Latvia-based Russian liberal channel TV Dozhd (TV Rain) has fired one of its hosts, who implied that the broadcaster was helping to equip mobilized Russian troops fighting in Ukraine. The incident represents the channel's second breach of Latvia's broadcasting code and the outlet is now just one strike away from losing its license.
TV Dozhd dismissed journalist Aleksey Korostelyov on Friday, after his on-air comment the previous day sparked outrage among supporters of Ukraine. Korostelyov had urged the audience to share stories about mobilized Russian military reservists and problems they might be having.
“We hope that we have helped many service members, including, for example, with equipment and basic comforts on the frontline,” he added.
Many people interpreted the remark as an admission that the channel was providing material support to the Russian military campaign against Ukraine and rushed to condemn it.
Editor-in-Chief Tikhon Dzyadko assured the public that TV Dozhd had never supported the Russian campaign.
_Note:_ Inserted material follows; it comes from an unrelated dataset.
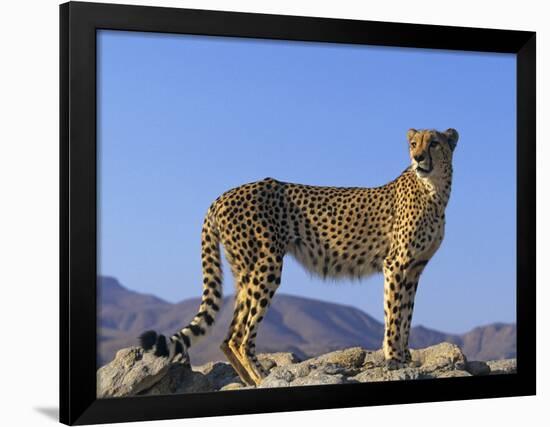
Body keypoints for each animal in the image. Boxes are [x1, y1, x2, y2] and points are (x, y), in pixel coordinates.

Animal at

What it expected to get was “personal accounts about crimes of the Russian army in Ukraine and violations during the criminal and senseless mobilization in the Russian Federation,” he said in a statement.
News section chief Ekaterina Kotrikadze announced Korostelyov’s sacking during Friday’s broadcast. The channel’s leadership “considers it the only right and possible option,” she said while apologizing to the audience.
The channel was launched in 2010 and has been highly critical of the policies of the Russian government. After hostilities escalated in Ukraine in February, Russian authorities banned it from broadcasting, citing what they called false claims about the military operation. Many newsroom staff then moved out of the country.
The channel has been working from a studio in Riga since mid-June, though some members of the Latvian government have been highly critical of it.
Ivars Abolins, the head of the Latvian media regulator NEPLP, announced on Friday that his agency had fined Dozhd €10,000 ($10,538). The punishment was for showing Crimea on a map marked as part of Russia rather than Ukraine – contrary to the positions of Kiev and Riga – and for calling Russian troops “our army,” he said.
The statement didn’t detail when the violation happened, but emphasized that it was a second serious breach by the channel and warned that a third strike may result in NEPLP revoking its license.
Meanwhile Latvian Defense Minister Artis Pabriks said on social media that TV Dozhd should be forced to move back to Russia. “I was told that the process has been started,” he added.